#### What needs to be done
Could you restate the whole listing word for word?

+ + + +

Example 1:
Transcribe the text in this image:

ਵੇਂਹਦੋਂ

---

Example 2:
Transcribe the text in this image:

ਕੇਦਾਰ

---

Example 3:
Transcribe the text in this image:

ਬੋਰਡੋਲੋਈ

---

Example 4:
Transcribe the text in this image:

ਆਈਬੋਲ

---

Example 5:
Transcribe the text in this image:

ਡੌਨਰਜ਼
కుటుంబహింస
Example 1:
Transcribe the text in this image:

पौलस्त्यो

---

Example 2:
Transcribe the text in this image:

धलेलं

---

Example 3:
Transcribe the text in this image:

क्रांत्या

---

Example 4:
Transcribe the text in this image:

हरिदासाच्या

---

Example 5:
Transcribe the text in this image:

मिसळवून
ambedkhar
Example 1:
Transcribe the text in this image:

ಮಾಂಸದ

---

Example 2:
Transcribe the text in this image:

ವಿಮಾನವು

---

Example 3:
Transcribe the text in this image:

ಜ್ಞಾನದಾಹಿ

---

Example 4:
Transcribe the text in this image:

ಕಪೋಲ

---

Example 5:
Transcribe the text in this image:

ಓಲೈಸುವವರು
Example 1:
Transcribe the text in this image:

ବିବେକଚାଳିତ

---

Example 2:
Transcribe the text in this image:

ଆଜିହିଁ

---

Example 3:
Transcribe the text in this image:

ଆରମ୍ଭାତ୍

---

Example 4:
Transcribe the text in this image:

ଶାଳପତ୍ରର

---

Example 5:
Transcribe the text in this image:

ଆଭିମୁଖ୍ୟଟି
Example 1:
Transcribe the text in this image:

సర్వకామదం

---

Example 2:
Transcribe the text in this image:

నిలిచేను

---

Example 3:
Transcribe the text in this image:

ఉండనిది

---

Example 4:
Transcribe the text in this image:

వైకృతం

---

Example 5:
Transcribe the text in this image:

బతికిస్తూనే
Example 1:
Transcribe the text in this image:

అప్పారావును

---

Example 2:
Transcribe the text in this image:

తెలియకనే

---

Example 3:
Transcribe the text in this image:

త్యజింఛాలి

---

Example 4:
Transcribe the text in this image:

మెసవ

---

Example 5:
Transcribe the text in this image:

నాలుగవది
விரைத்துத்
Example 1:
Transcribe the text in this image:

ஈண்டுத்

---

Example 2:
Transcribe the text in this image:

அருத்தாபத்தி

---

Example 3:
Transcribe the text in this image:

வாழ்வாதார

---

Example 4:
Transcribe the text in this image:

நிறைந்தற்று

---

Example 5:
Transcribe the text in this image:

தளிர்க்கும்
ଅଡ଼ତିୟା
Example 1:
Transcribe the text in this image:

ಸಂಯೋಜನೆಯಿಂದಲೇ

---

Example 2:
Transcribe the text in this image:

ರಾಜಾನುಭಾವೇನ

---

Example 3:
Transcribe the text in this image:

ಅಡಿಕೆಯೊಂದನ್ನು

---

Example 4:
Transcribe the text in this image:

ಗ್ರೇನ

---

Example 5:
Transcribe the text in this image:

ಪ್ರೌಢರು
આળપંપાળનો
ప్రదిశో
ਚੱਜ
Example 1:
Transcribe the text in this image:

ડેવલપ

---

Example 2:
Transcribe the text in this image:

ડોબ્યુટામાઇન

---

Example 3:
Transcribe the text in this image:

+ + + +

#### Answer section
Example 1:
Transcribe the text in this image:

ਵੇਂਹਦੋਂ

---

Example 2:
Transcribe the text in this image:

ਕੇਦਾਰ

---

Example 3:
Transcribe the text in this image:

ਬੋਰਡੋਲੋਈ

---

Example 4:
Transcribe the text in this image:

ਆਈਬੋਲ

---

Example 5:
Transcribe the text in this image:

ਡੌਨਰਜ਼
కుటుంబహింస
Example 1:
Transcribe the text in this image:

पौलस्त्यो

---

Example 2:
Transcribe the text in this image:

धलेलं

---

Example 3:
Transcribe the text in this image:

क्रांत्या

---

Example 4:
Transcribe the text in this image:

हरिदासाच्या

---

Example 5:
Transcribe the text in this image:

मिसळवून
ambedkhar
Example 1:
Transcribe the text in this image:

ಮಾಂಸದ

---

Example 2:
Transcribe the text in this image:

ವಿಮಾನವು

---

Example 3:
Transcribe the text in this image:

ಜ್ಞಾನದಾಹಿ

---

Example 4:
Transcribe the text in this image:

ಕಪೋಲ

---

Example 5:
Transcribe the text in this image:

ಓಲೈಸುವವರು
Example 1:
Transcribe the text in this image:

ବିବେକଚାଳିତ

---

Example 2:
Transcribe the text in this image:

ଆଜିହିଁ

---

Example 3:
Transcribe the text in this image:

ଆରମ୍ଭାତ୍

---

Example 4:
Transcribe the text in this image:

ଶାଳପତ୍ରର

---

Example 5:
Transcribe the text in this image:

ଆଭିମୁଖ୍ୟଟି
Example 1:
Transcribe the text in this image:

సర్వకామదం

---

Example 2:
Transcribe the text in this image:

నిలిచేను

---

Example 3:
Transcribe the text in this image:

ఉండనిది

---

Example 4:
Transcribe the text in this image:

వైకృతం

---

Example 5:
Transcribe the text in this image:

బతికిస్తూనే
Example 1:
Transcribe the text in this image:

అప్పారావును

---

Example 2:
Transcribe the text in this image:

తెలియకనే

---

Example 3:
Transcribe the text in this image:

త్యజింఛాలి

---

Example 4:
Transcribe the text in this image:

మెసవ

---

Example 5:
Transcribe the text in this image:

నాలుగవది
விரைத்துத்
Example 1:
Transcribe the text in this image:

ஈண்டுத்

---

Example 2:
Transcribe the text in this image:

அருத்தாபத்தி

---

Example 3:
Transcribe the text in this image:

வாழ்வாதார

---

Example 4:
Transcribe the text in this image:

நிறைந்தற்று

---

Example 5:
Transcribe the text in this image:

தளிர்க்கும்
ଅଡ଼ତିୟା
Example 1:
Transcribe the text in this image:

ಸಂಯೋಜನೆಯಿಂದಲೇ

---

Example 2:
Transcribe the text in this image:

ರಾಜಾನುಭಾವೇನ

---

Example 3:
Transcribe the text in this image:

ಅಡಿಕೆಯೊಂದನ್ನು

---

Example 4:
Transcribe the text in this image:

ಗ್ರೇನ

---

Example 5:
Transcribe the text in this image:

ಪ್ರೌಢರು
આળપંપાળનો
ప్రదిశో
ਚੱਜ
Example 1:
Transcribe the text in this image:

ડેવલપ

---

Example 2:
Transcribe the text in this image:

ડોબ્યુટામાઇન

---

Example 3:
Transcribe the text in this image:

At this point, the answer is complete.